KKR had acquired the stake through a mix of fresh issue of shares and a secondary transaction where it bought the shares held by healthcare-focused PE firm Evolvence India Life Sciences fund.
KKR will pocket around $500 million from the exit. This translates into well over 50% in internal rate of return (IRR) in dollar terms for KKR and much higher in Indian rupee terms. PE firms typically target IRR of 20-30% in local currency of target firms, so this deal has churned out stellar returns for KKR.
Earlier this year, KKR struck its second exit activity from India as it decided to sell its controlling stake in off-highway tyre maker Alliance Tire Group (ATG) to Japan’s Yokohama Rubber. Yokohama said it would buy ATG for $1.18 billion (Rs 7,880 crore) to expand its commercial tyres business. Headquartered in Amsterdam, ATG has two plants in India and one in Israel.
With an estimated 90% stake in ATG, KKR likely pocketed $1.06 billion from the deal, more than doubling its initial investment value. The PE firm had announced the investment in ATG in 2013.

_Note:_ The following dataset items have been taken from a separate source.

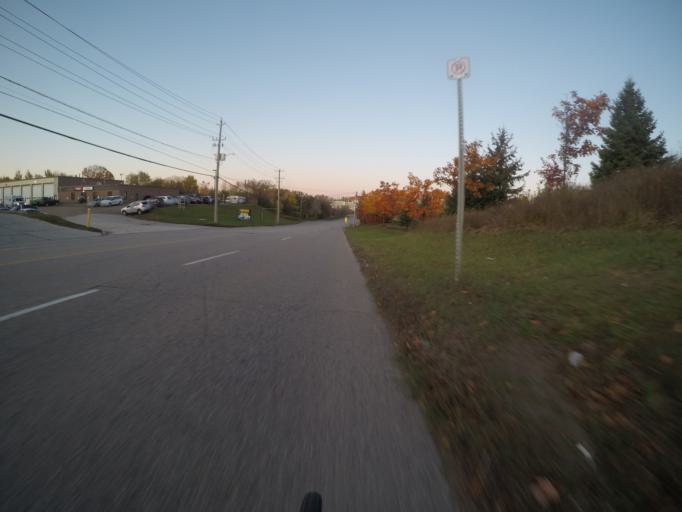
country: CA
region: Ontario
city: Kitchener
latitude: 43.4087
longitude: -80.4443
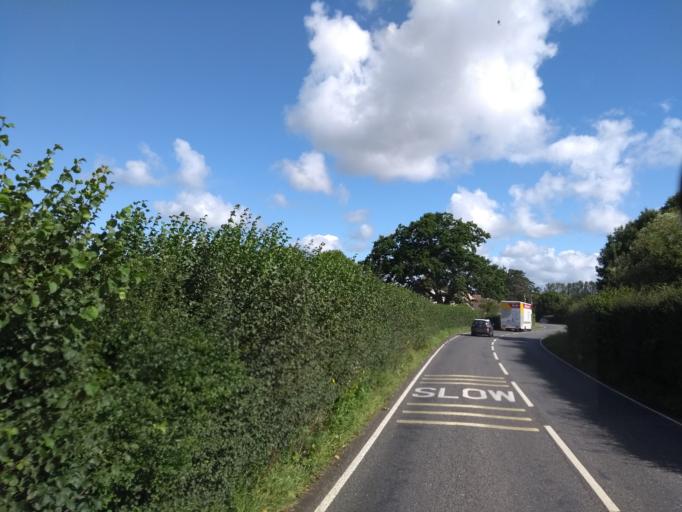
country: GB
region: England
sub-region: Somerset
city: Street
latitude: 51.1187
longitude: -2.7321
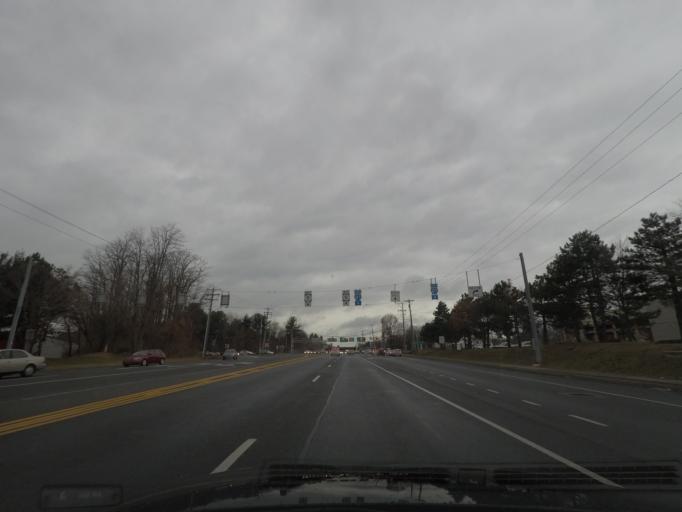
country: US
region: New York
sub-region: Albany County
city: Colonie
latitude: 42.7077
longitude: -73.8214
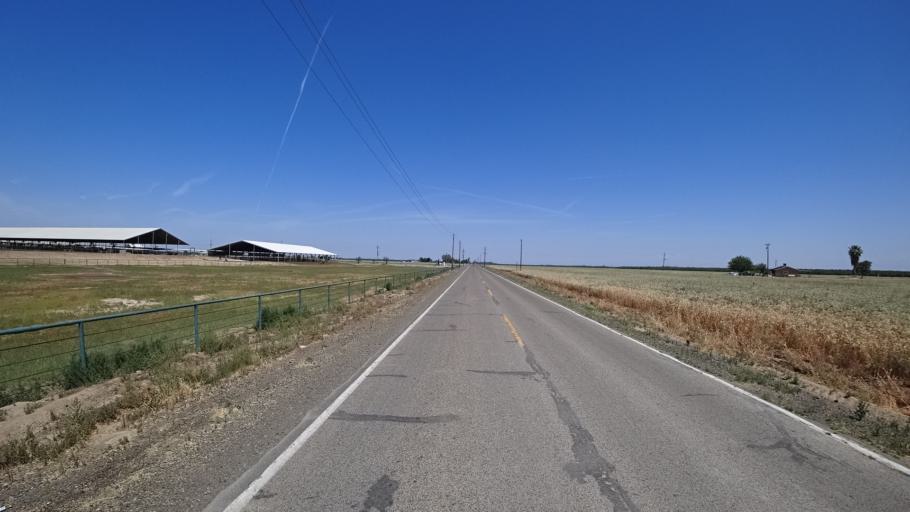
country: US
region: California
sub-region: Kings County
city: Armona
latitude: 36.2233
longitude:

Last year, it had also exited telecom tower firm Bharti Infratel with modest returns.
PE firms need to show good returns to their own investors to raise fresh funds. Lack of big profitable exits from India has been one of the main grouse of limited partners as investors in PE funds.
KKR’s stake sale in ATG was the single-biggest PE exit transaction from an India-related company in the last decade, according to VCCEdge.